Identify breaks in Bitcoin's long-term liquidity relationship

Although Bitcoin has a strong overall correlation with global liquidity, its price tends to deviate from liquidity trends in a shorter rolling cycle. These biases may be due to internal market dynamics or specific events.

These individual events refer to events that occur within the wider crypto industry, often leading to rapid changes in market sentiment or triggering large-scale liquidation. For example, major bankruptcy, trading platform hacking, regulatory dynamics, or the collapse of Ponzi schemes.

Looking at the historical example of the weakening of the 12-month rolling correlation between Bitcoin and global liquidity, it is clear that the price of Bitcoin is often decoupled from liquidity trends when major industry events occur.

Bitcoin: The barometer of global liquidity?

The COVID-19 market crash in 2020 provides another example. Bitcoin initially experienced a sharp decline amid widespread panic selling and risk aversion. However, Bitcoin rebounded rapidly as central banks took unprecedented liquidity injection measures, highlighting its sensitivity to liquidity changes.

Understanding the impact of these individual events on Bitcoin’s correlation with global liquidity is very important, but its unpredictability makes them less operable to investors.

How supply side dynamics affect Bitcoin’s liquidity correlation

Another significant pattern of weakening of Bitcoin’s liquidity correlation is that this situation often coincides with periods when Bitcoin’s price reaches extreme valuations and subsequent sharp declines.

The main source of available for sale is the profit exit of old holders when the price of Bitcoin rises. The key metric to evaluate this behavior is Bitcoin’s HODL Wave for one year and more.

Historically, this indicator usually declined during bull markets because long-term holders would choose to sell, while during bear markets it would rise because they would accumulate.

Bitcoin: The barometer of global liquidity?

Marketing Value and Realization Value Z Score (MVRV Z-score) has proven to be an effective tool to identify whether Bitcoin has reached extreme valuation levels.
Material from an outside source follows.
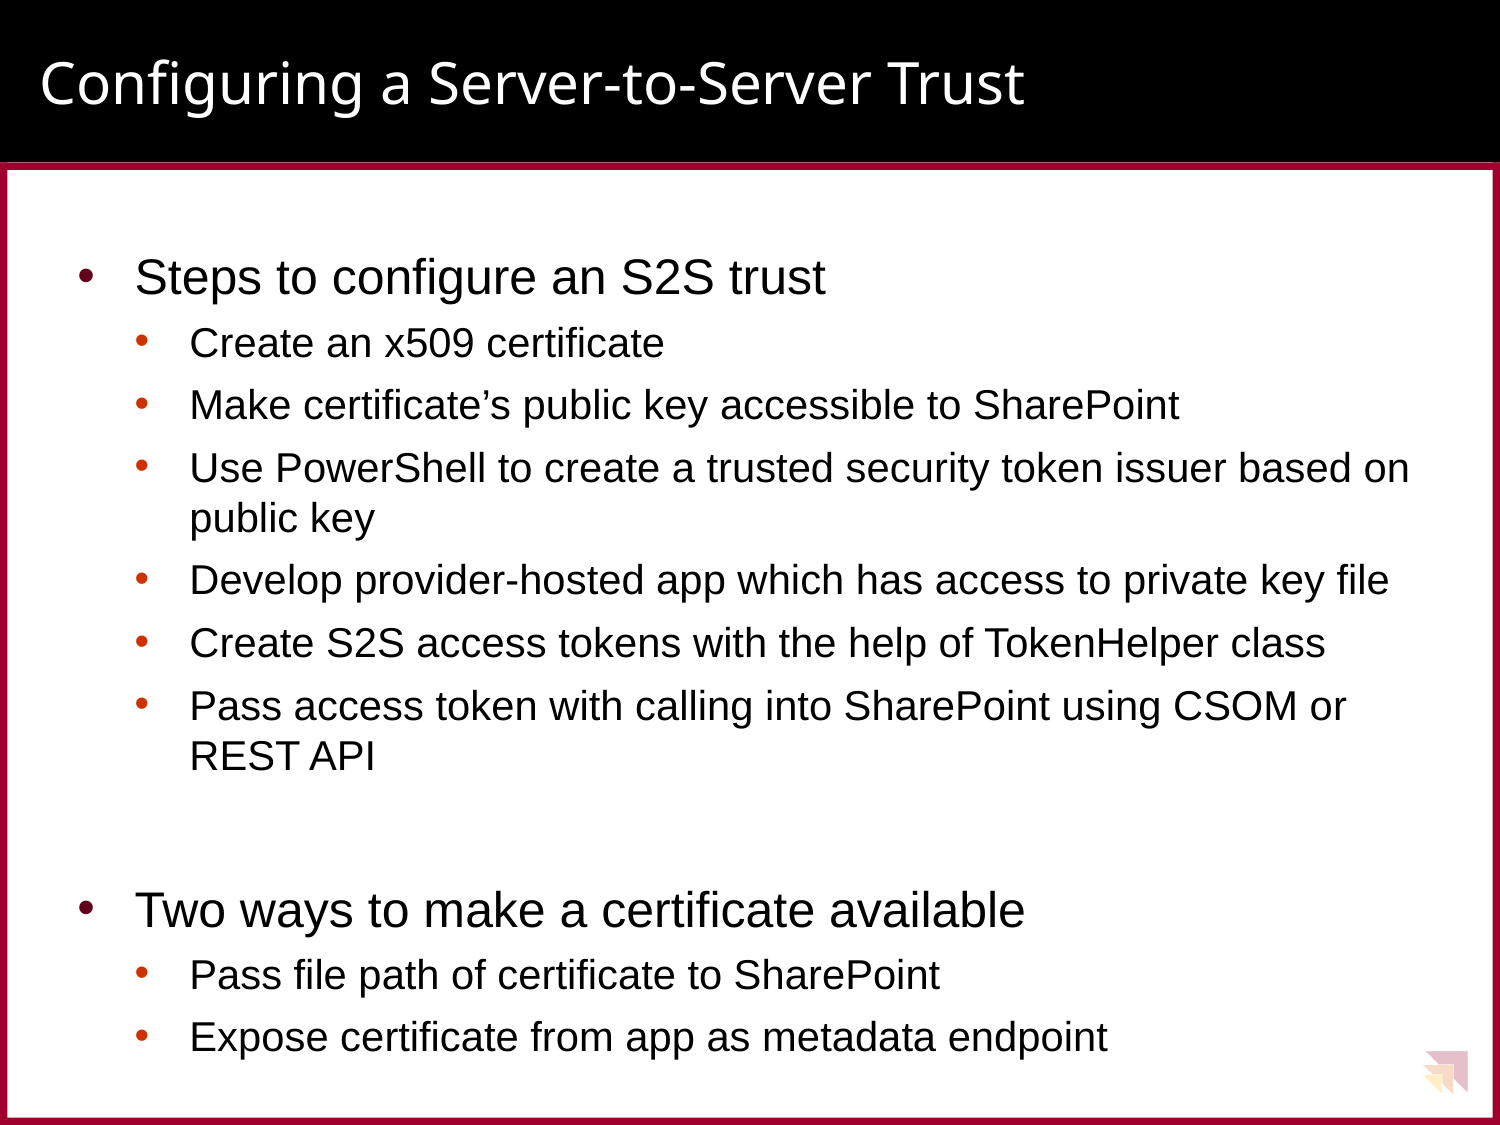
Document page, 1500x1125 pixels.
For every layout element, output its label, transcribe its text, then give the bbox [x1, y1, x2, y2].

title Configuring a Server-to-Server Trust [24, 12, 1438, 150]
list Steps to configure an S2S trust Create an x509 certificate Make certificate’s public key accessible to SharePoint Use PowerShell to create a trusted security token issuer based on public key Develop provider-hosted app which has access to private key file Create S2S access tokens with the help of TokenHelper class Pass access token with calling into SharePoint using CSOM or REST API Two ways to make a certificate available Pass file path of certificate to SharePoint Expose certificate from app as metadata endpoint [62, 237, 1438, 1088]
When MVRV Z-score is higher, it means there is a large gap between the market price and the realized price, and many holders enjoy unrealized profits, which may be a signal that Bitcoin is overvalued.

In contrast, when MVRV Z-score is lower, the market price is close to or below the realization price, which indicates that Bitcoin is undervalued.

Bitcoin: The barometer of global liquidity?

When superimposing the 12-month rolling correlation between MVRV Z-score and Bitcoin and global liquidity, a clear pattern can begin to be identified. As MVRV Z-score drops sharply from historical highs, the 12-month rolling correlation seems to decline as well.

Bitcoin: The barometer of global liquidity?

This suggests that internal market dynamics such as profit-taking and panic selling may have a greater impact on Bitcoin prices than global liquidity conditions when Bitcoin’s MVRV Z-score slides down from highs and its correlation with liquidity weakens.

By simultaneously monitoring the long-term correlation between Bitcoin and global liquidity and its MVRV Z-score, investors and traders are able to better predict how Bitcoin’s price responds to changes in liquidity conditions.

Conclusion

The strong correlation between Bitcoin and global liquidity makes it an important macroeconomic barometer. This correlation is not only strong, but also shows a high degree of directional consistency when compared to other asset classes.

However, Bitcoin’s correlation is not perfect. Internal market dynamics, such as unique shocks or extreme valuation levels, may cause Bitcoin to temporarily deviate from global liquidity conditions.

Combining global liquidity analysis with on-chain indicators such as MVRV Z-score helps to better understand Bitcoin’s price cycle.